China– India Trade is Growing Rapidly and the Technology Sector is Leading the Growth:
However, the technology sector is now leading the growth in China-India trade.
Chinese technology companies and venture capital funds invested US$5 billion in the Indian technology ecosystem in 2018 including in start up technology companies, surpassing investment from the US and Japan.
KWM represents many of the top Chinese investors in India including Alibaba, Shunwei Capital, Fosun, Tencent and Xiaomi. These investors have made investments in sectors such as consumer, mobile, social media, health care and fintech.
In addition, other leading Chinese technology venture capital funds such as Qiming Ventures, Morningside Ventures, CDH Investments, 01VC and Orchid Asia Group have been actively scouting the Indian market for investments .
Chinese venture capital funds have begun speaking at technology conferences in India and increasing their visibility and profile.
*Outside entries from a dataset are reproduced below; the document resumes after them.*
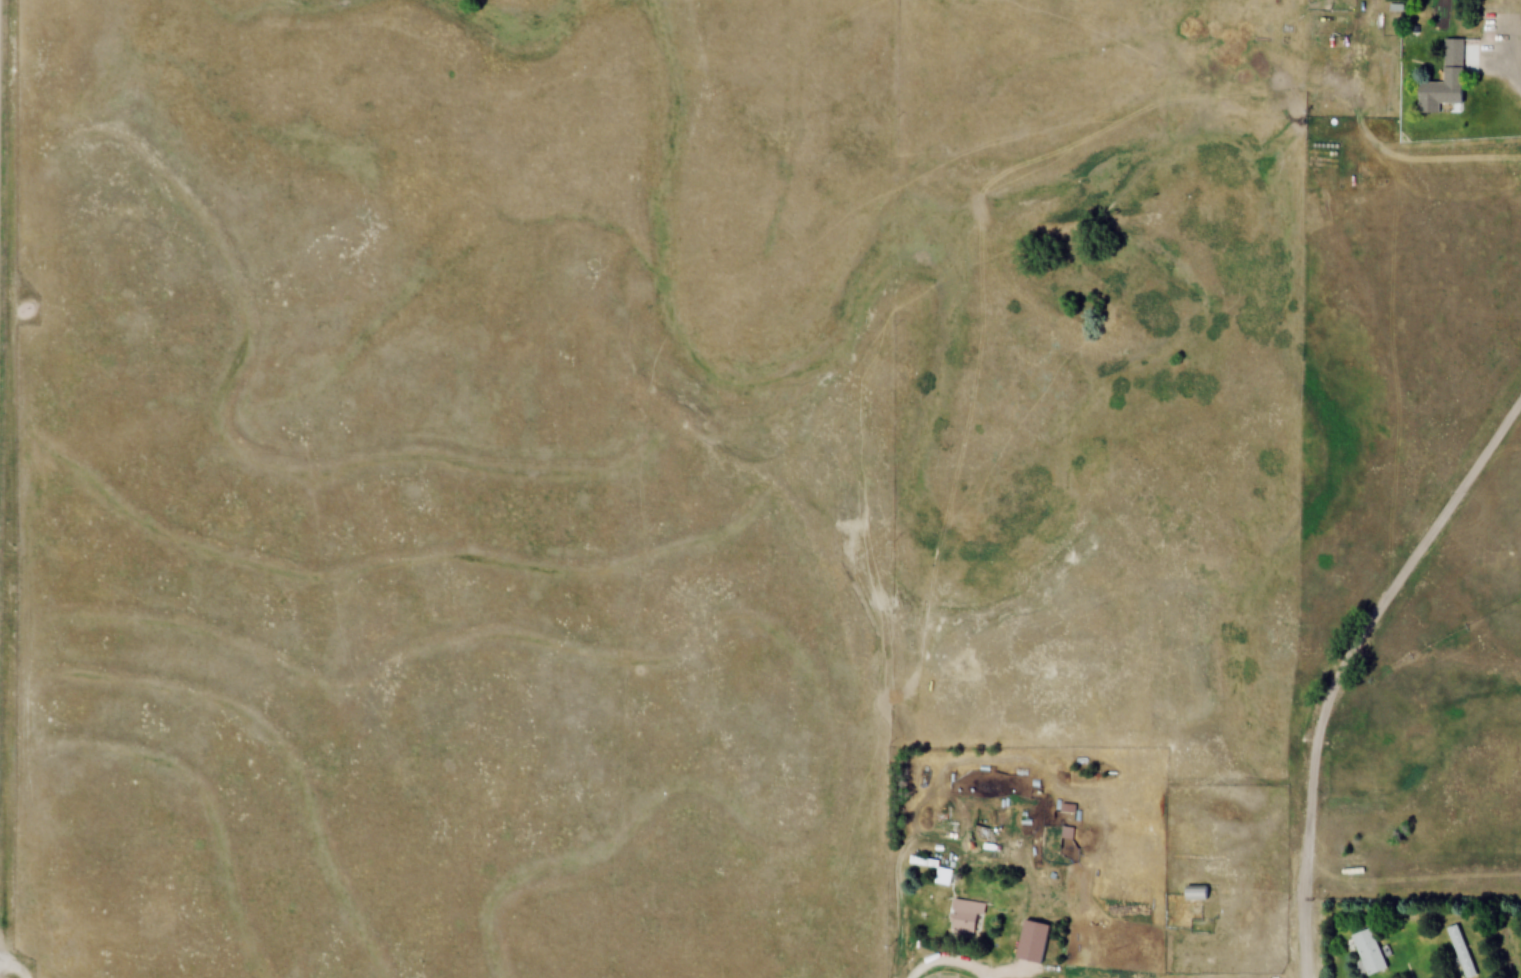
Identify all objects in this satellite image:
building: (1454, 52)
building: (1443, 93)
road: (1517, 96)
road: (1412, 554)
road: (1311, 852)
building: (920, 862)
building: (1195, 893)
building: (965, 917)
building: (1032, 940)
building: (1368, 952)
road: (927, 964)
road: (964, 967)
road: (9, 972)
Outside of Mainland China and venture capital, Hong Kong based private equity funds such as Hillhouse Capital, Barings Private Equity and PAG are also active investors in India, with PAG announcing that it is opening an office in Mumbai . PAG stated that “PAG has been actively seeking major investment opportunities in India. We believe in the potential of the Indian market. We look forward to increasing our investment activities in India.”
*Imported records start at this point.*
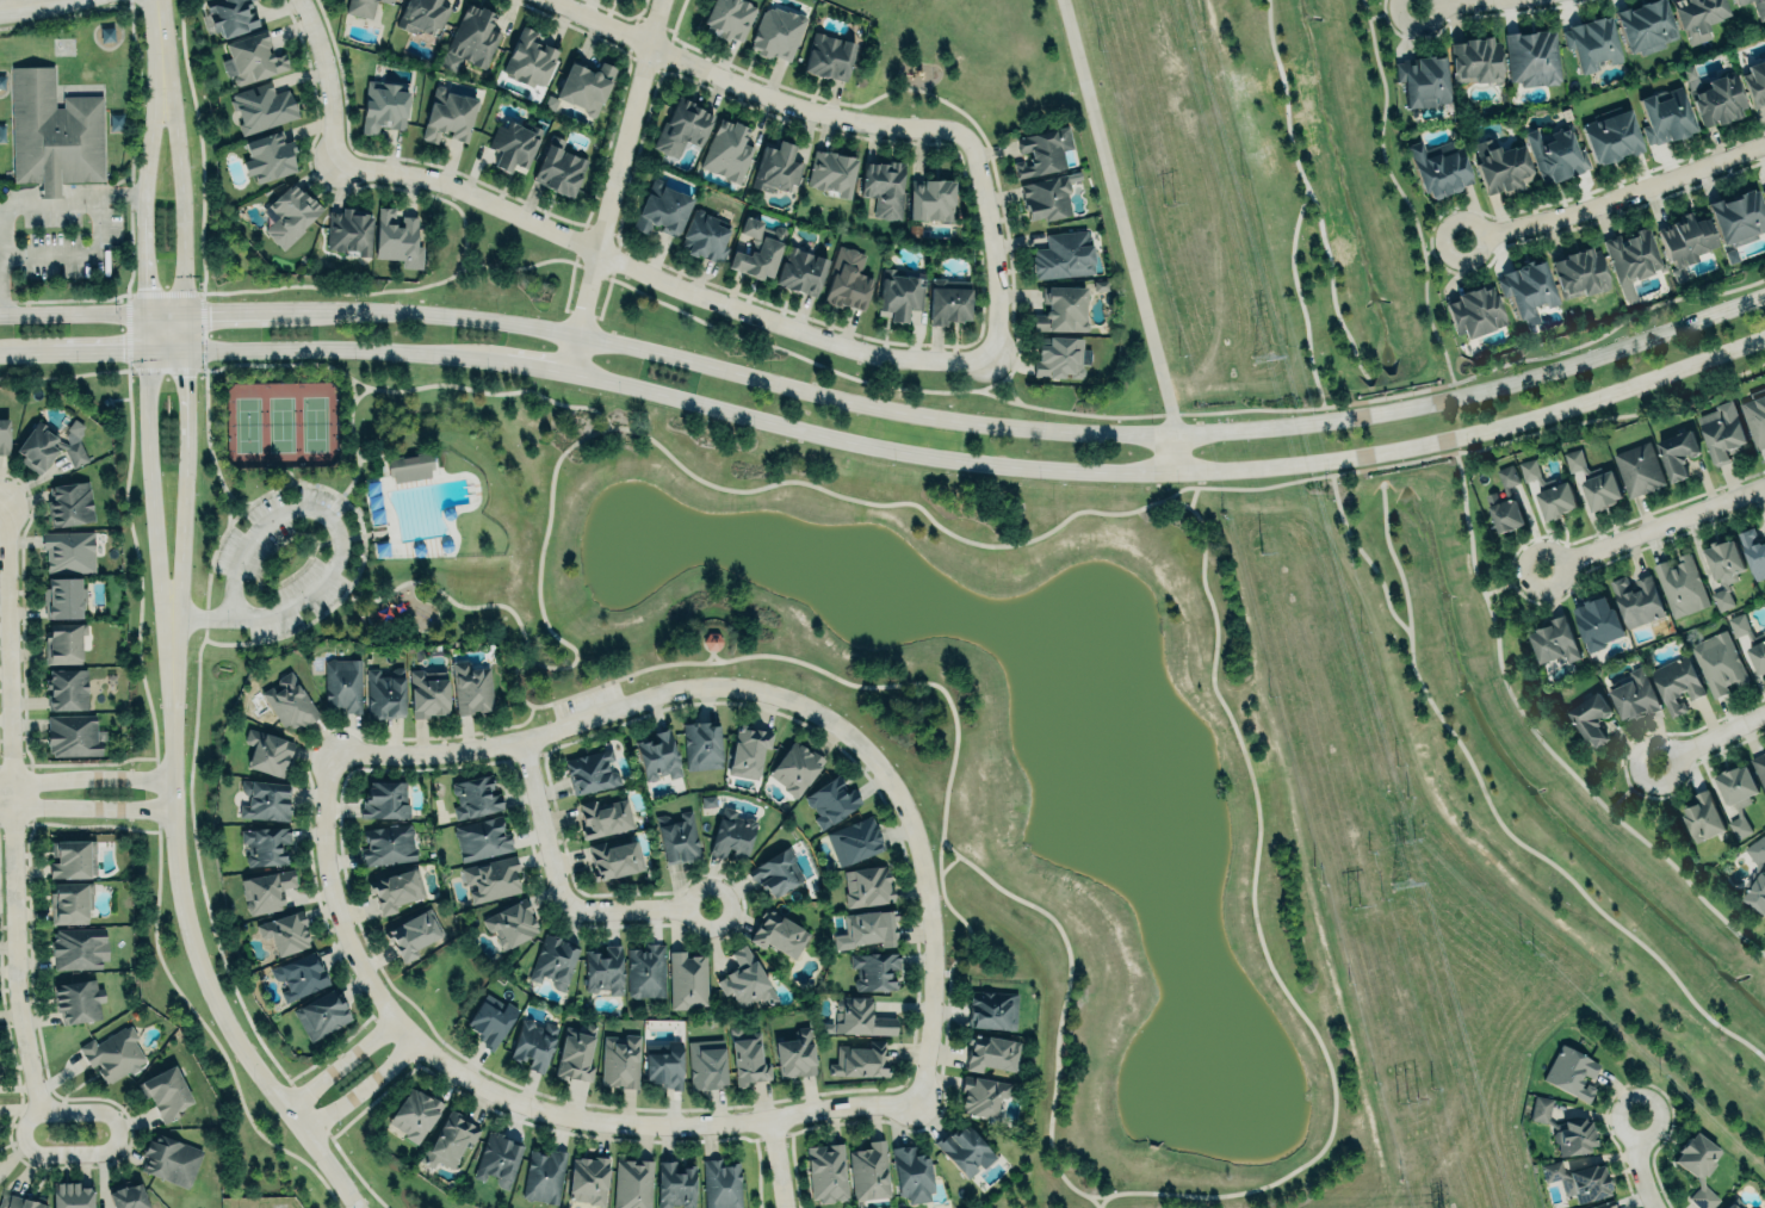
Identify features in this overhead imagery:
building: (389, 0)
building: (1741, 1)
road: (1443, 2)
road: (23, 4)
building: (361, 6)
building: (1759, 8)
road: (1390, 10)
building: (422, 15)
building: (1697, 15)
building: (231, 16)
building: (728, 18)
building: (1645, 25)
building: (777, 33)
road: (154, 35)
building: (470, 39)
building: (1592, 41)
building: (828, 54)
building: (1533, 55)
building: (253, 57)
building: (529, 58)
building: (1475, 58)
building: (1421, 77)
road: (326, 80)
building: (1756, 81)
building: (585, 84)
road: (747, 90)
building: (1714, 95)
building: (384, 106)
building: (262, 107)
building: (449, 115)
building: (1663, 116)
building: (682, 126)
building: (54, 131)
road: (150, 133)
building: (1612, 133)
building: (512, 144)
building: (727, 149)
building: (1043, 149)
building: (1555, 153)
building: (268, 155)
building: (1501, 165)
building: (559, 166)
building: (777, 166)
building: (1438, 168)
building: (831, 172)
road: (611, 185)
building: (883, 187)
building: (1763, 190)
road: (178, 191)
road: (1397, 193)
building: (1048, 194)
road: (1310, 194)
building: (930, 197)
road: (1616, 198)
power tower: (1166, 200)
road: (61, 203)
building: (662, 206)
building: (290, 213)
building: (1737, 215)
road: (1119, 218)
building: (349, 229)
building: (705, 233)
building: (398, 238)
building: (1684, 242)
road: (990, 245)
road: (1441, 246)
building: (758, 249)
building: (1064, 254)
building: (1631, 258)
building: (801, 268)
building: (1580, 272)
road: (144, 274)
building: (846, 278)
road: (660, 279)
traffic signals: (144, 285)
building: (1527, 286)
building: (899, 294)
road: (1296, 295)
building: (949, 299)
building: (1062, 309)
building: (1476, 310)
traffic signals: (209, 313)
road: (233, 313)
road: (72, 314)
road: (320, 351)
road: (91, 354)
traffic signals: (120, 354)
power tower: (1260, 354)
building: (1060, 356)
road: (513, 363)
road: (183, 375)
traffic signals: (183, 375)
road: (995, 379)
road: (348, 387)
road: (1008, 389)
road: (398, 390)
road: (1176, 414)
building: (1755, 415)
park: (280, 422)
park: (315, 422)
park: (247, 424)
road: (1047, 431)
building: (4, 435)
building: (1721, 435)
road: (204, 438)
road: (350, 440)
building: (49, 444)
road: (653, 445)
building: (1677, 452)
road: (368, 454)
road: (1172, 454)
building: (409, 466)
building: (1639, 468)
road: (279, 469)
road: (1170, 472)
building: (1594, 482)
road: (149, 487)
building: (1548, 490)
road: (1190, 496)
road: (3, 500)
road: (345, 501)
building: (1505, 501)
building: (70, 502)
road: (225, 508)
road: (1653, 527)
road: (179, 529)
building: (1764, 531)
road: (297, 534)
road: (346, 538)
road: (335, 543)
park: (1367, 546)
power tower: (1258, 548)
building: (69, 550)
building: (1753, 551)
road: (1362, 556)
building: (1724, 561)
road: (1510, 581)
building: (1681, 585)
road: (353, 589)
building: (63, 596)
road: (442, 596)
building: (1638, 599)
building: (1721, 599)
building: (1597, 621)
building: (1738, 625)
building: (1764, 631)
building: (1555, 640)
building: (63, 641)
road: (707, 653)
building: (1758, 656)
building: (1719, 662)
building: (1677, 682)
building: (343, 683)
building: (66, 687)
building: (471, 687)
building: (385, 693)
building: (1635, 693)
building: (428, 694)
road: (787, 699)
building: (289, 701)
building: (1590, 716)
building: (72, 733)
road: (1710, 736)
building: (701, 745)
road: (1541, 745)
building: (748, 749)
building: (268, 751)
building: (658, 755)
building: (795, 767)
building: (1759, 768)
building: (591, 771)
road: (91, 777)
road: (1628, 784)
road: (7, 790)
building: (1737, 794)
building: (475, 796)
building: (265, 798)
building: (384, 798)
building: (831, 800)
road: (90, 807)
building: (1703, 815)
building: (604, 817)
road: (1494, 821)
building: (732, 833)
building: (482, 837)
building: (678, 837)
building: (854, 839)
building: (265, 844)
building: (387, 844)
building: (71, 857)
building: (615, 857)
road: (945, 865)
building: (776, 871)
building: (492, 877)
power tower: (1395, 881)
building: (867, 885)
building: (265, 889)
building: (395, 889)
road: (559, 892)
building: (1756, 892)
road: (199, 893)
building: (71, 900)
power tower: (1353, 905)
road: (341, 907)
road: (19, 917)
building: (510, 923)
building: (867, 929)
building: (284, 931)
building: (413, 933)
building: (780, 933)
road: (188, 937)
road: (1254, 938)
building: (79, 947)
building: (552, 959)
building: (604, 969)
building: (874, 969)
building: (646, 970)
building: (299, 975)
building: (688, 978)
building: (746, 979)
building: (79, 998)
road: (1060, 1003)
building: (991, 1008)
building: (320, 1014)
building: (860, 1016)
building: (492, 1020)
building: (533, 1043)
building: (114, 1052)
building: (576, 1052)
building: (991, 1052)
building: (795, 1054)
building: (746, 1057)
building: (621, 1060)
building: (859, 1060)
road: (340, 1061)
building: (664, 1063)
building: (706, 1064)
building: (1571, 1071)
road: (360, 1086)
building: (165, 1091)
building: (981, 1095)
power tower: (1407, 1101)
building: (1540, 1108)
building: (415, 1113)
road: (659, 1123)
building: (1573, 1135)
building: (449, 1140)
building: (963, 1149)
building: (498, 1157)
building: (171, 1159)
road: (1636, 1163)
road: (774, 1165)
building: (1698, 1166)
building: (869, 1170)
building: (826, 1171)
building: (543, 1175)
building: (911, 1175)
building: (588, 1179)
building: (1578, 1179)
building: (632, 1183)
building: (721, 1183)
building: (675, 1184)
building: (71, 1195)
building: (128, 1196)
road: (1090, 1201)
building: (18, 1202)
building: (1603, 1204)
building: (1729, 1205)
building: (1755, 1207)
Key Differences between the Chinese and Indian Technology Sectors: a Chinese Walled Garden versus an Indian Modified Open Door
China and India have adopted different strategies for the growth of their respective technology sectors. China has adopted a “walled garden” policy whereby certain sectors are reserved for Chinese companies. The effect has been that leading US technology companies have generally had a limited presence in China. In addition, foreign investors in the Chinese technology sector have had to utilize complex variable interest entities (VIE) investment structures.
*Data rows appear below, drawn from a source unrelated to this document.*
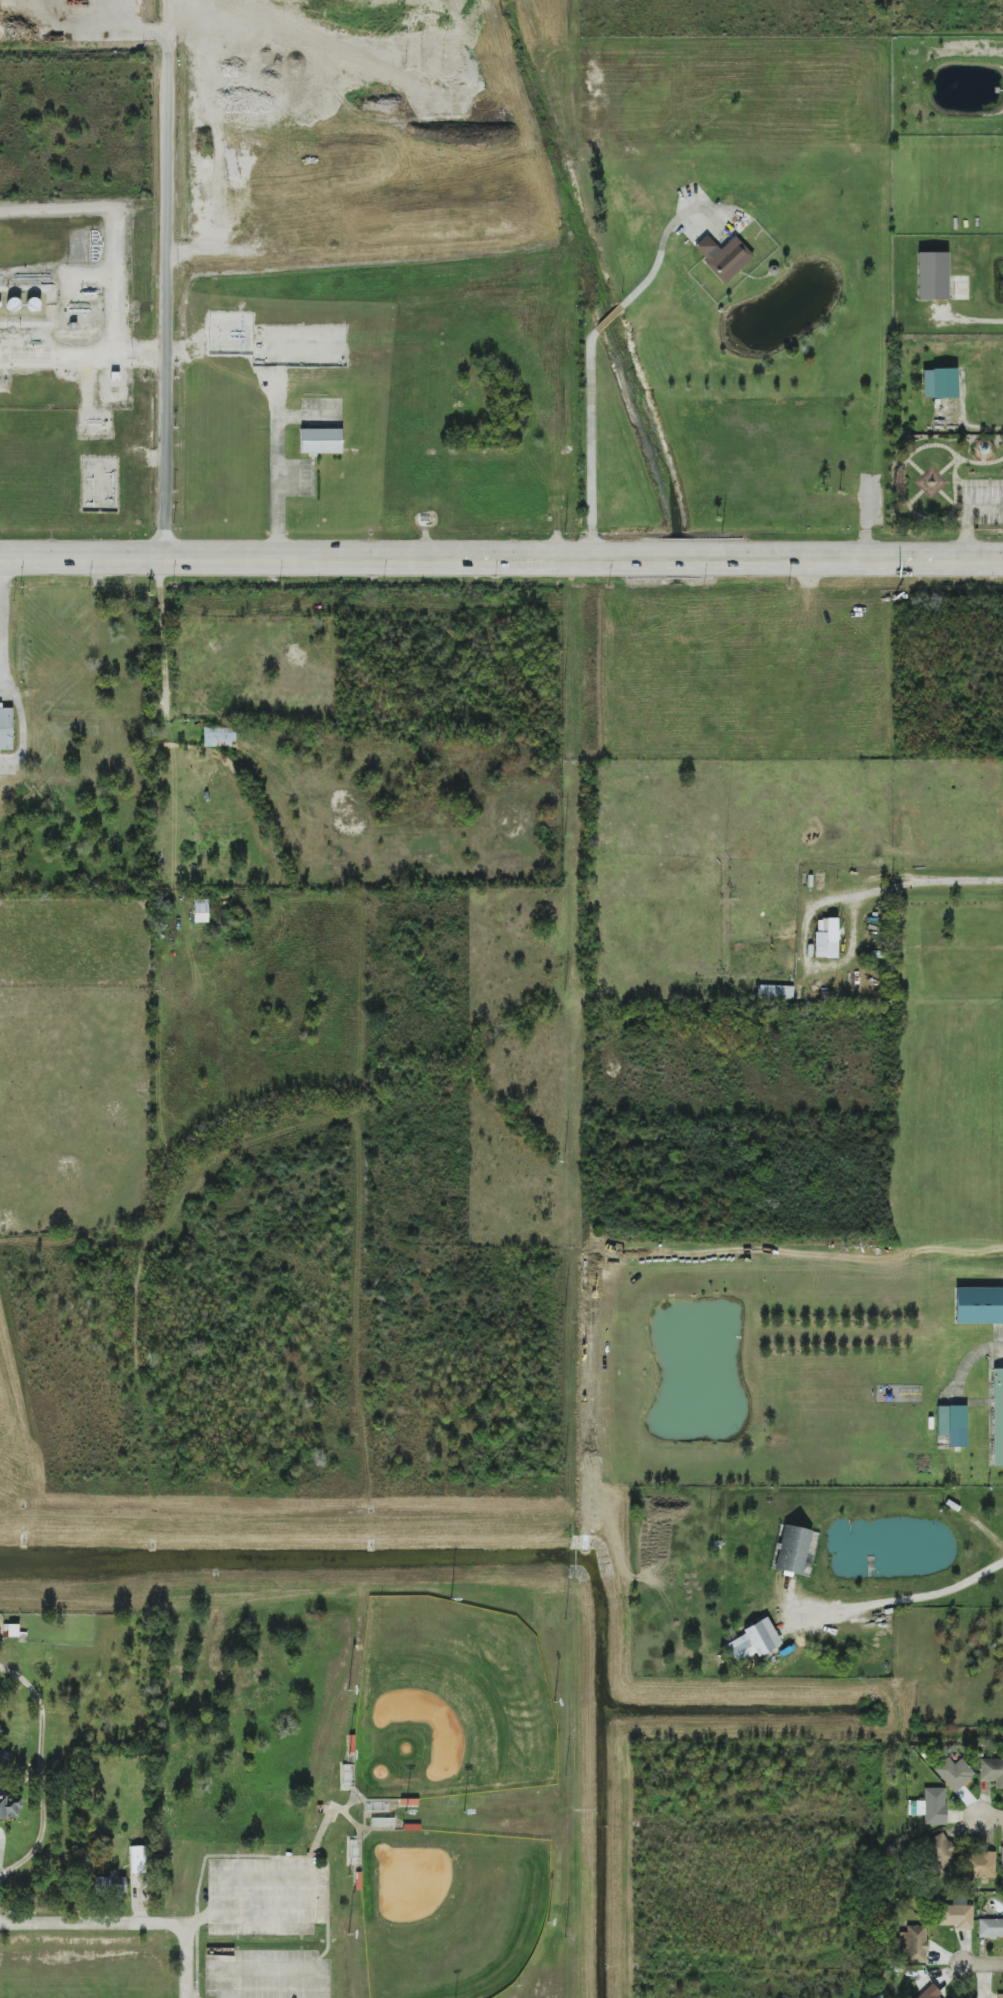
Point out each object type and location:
road: (114, 217)
building: (741, 220)
road: (661, 249)
building: (722, 256)
road: (165, 260)
building: (932, 275)
road: (610, 318)
road: (975, 322)
road: (57, 346)
road: (139, 349)
building: (939, 383)
building: (320, 441)
road: (592, 442)
road: (276, 468)
park: (947, 481)
road: (965, 514)
road: (501, 556)
road: (163, 635)
building: (6, 729)
building: (218, 736)
road: (932, 882)
building: (200, 910)
building: (826, 938)
building: (775, 992)
building: (978, 1305)
building: (997, 1416)
building: (952, 1424)
building: (792, 1550)
road: (908, 1597)
street lamp: (451, 1600)
building: (753, 1641)
street lamp: (351, 1690)
park: (449, 1702)
street lamp: (555, 1702)
street lamp: (349, 1757)
building: (992, 1771)
building: (954, 1773)
building: (931, 1806)
building: (9, 1807)
street lamp: (465, 1809)
street lamp: (405, 1815)
road: (989, 1818)
road: (2, 1847)
building: (939, 1851)
building: (1001, 1857)
building: (137, 1860)
building: (979, 1864)
street lamp: (349, 1878)
building: (110, 1884)
road: (308, 1891)
park: (450, 1911)
building: (955, 1914)
road: (93, 1924)
street lamp: (547, 1926)
building: (990, 1928)
street lamp: (349, 1936)
building: (914, 1944)
road: (186, 1961)
road: (978, 1963)
road: (267, 1968)
building: (929, 1993)
building: (999, 1995)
In contrast, India has utilized a modified open door policy where US companies have had a deep presence in the Indian technology sector, initially using India as an outsourcing center for technology development but later capitalizing on the growth of the Indian market itself. Only a few sectors such as retail and recently, e-commerce in retail, have required foreign investor approvals and/or complex structuring.
Can India Replicate the China Growth Story in the Technology Sector:
A common investor thesis is that India is 10-20 years behind China but that India will grow rapidly. India will be the world’s fastest growing economy for the rest of this decade and will be the world’s fourth largest economy in the 2020s, behind only the US, China and Japan .
Having seen China grow quickly in the last twenty years, Chinese investors want to be a part of the India growth story including in the technology sector. According to Cisco, India has reached an inflection point in technology adoption with social, mobile, cloud and analytics driving digital disruption in the country .
India currently has 20 technology “unicorns”, compared to 127 in China and 77 in the US . India has the potential to grow 100 unicorns or more over the next five years.
With such potential for growth, Chinese investors want to be active participants in the Indian technology ecosystem.